══ RECORDS ══

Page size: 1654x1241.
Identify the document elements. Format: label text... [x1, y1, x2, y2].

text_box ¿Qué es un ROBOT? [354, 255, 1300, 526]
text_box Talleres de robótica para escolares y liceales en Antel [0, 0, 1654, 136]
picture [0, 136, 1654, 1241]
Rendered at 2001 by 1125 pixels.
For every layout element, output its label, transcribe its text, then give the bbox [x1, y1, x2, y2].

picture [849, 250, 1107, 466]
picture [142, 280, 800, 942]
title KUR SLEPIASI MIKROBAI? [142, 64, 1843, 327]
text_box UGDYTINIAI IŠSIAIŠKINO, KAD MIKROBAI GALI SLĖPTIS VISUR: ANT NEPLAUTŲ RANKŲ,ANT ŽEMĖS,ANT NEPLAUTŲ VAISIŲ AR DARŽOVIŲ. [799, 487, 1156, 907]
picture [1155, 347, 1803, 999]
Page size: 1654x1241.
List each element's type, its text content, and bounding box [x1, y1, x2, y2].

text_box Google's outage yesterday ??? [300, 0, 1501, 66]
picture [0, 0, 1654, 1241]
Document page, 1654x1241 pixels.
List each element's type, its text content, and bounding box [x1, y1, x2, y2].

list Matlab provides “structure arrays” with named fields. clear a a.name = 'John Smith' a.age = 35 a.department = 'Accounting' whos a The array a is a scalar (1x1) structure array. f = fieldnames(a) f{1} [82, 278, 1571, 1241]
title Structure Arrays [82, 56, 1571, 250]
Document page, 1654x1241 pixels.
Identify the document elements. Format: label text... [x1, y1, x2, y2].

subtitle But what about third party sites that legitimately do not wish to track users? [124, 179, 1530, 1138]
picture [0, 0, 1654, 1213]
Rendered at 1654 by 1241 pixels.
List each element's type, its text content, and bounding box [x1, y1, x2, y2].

═══

• [GOAL OF THE EXERCISE]:
Please rewrite the records above, changing every "bounding box" to "bounding rectangle" and leaving everything else as it is.

• [FINISHED EXERCISE]:
Page size: 1654x1241.
Identify the document elements. Format: label text... [x1, y1, x2, y2].

text_box ¿Qué es un ROBOT? [354, 255, 1300, 526]
text_box Talleres de robótica para escolares y liceales en Antel [0, 0, 1654, 136]
picture [0, 136, 1654, 1241]
Rendered at 2001 by 1125 pixels.
For every layout element, output its label, transcribe its text, then give the bbox [x1, y1, x2, y2].

picture [849, 250, 1107, 466]
picture [142, 280, 800, 942]
title KUR SLEPIASI MIKROBAI? [142, 64, 1843, 327]
text_box UGDYTINIAI IŠSIAIŠKINO, KAD MIKROBAI GALI SLĖPTIS VISUR: ANT NEPLAUTŲ RANKŲ,ANT ŽEMĖS,ANT NEPLAUTŲ VAISIŲ AR DARŽOVIŲ. [799, 487, 1156, 907]
picture [1155, 347, 1803, 999]
Page size: 1654x1241.
List each element's type, its text content, and bounding rectangle [x1, y1, x2, y2].

text_box Google's outage yesterday ??? [300, 0, 1501, 66]
picture [0, 0, 1654, 1241]
Document page, 1654x1241 pixels.
List each element's type, its text content, and bounding rectangle [x1, y1, x2, y2].

list Matlab provides “structure arrays” with named fields. clear a a.name = 'John Smith' a.age = 35 a.department = 'Accounting' whos a The array a is a scalar (1x1) structure array. f = fieldnames(a) f{1} [82, 278, 1571, 1241]
title Structure Arrays [82, 56, 1571, 250]
Document page, 1654x1241 pixels.
Identify the document elements. Format: label text... [x1, y1, x2, y2].

subtitle But what about third party sites that legitimately do not wish to track users? [124, 179, 1530, 1138]
picture [0, 0, 1654, 1213]
Rendered at 1654 by 1241 pixels.
List each element's type, its text content, and bounding rectangle [x1, y1, x2, y2].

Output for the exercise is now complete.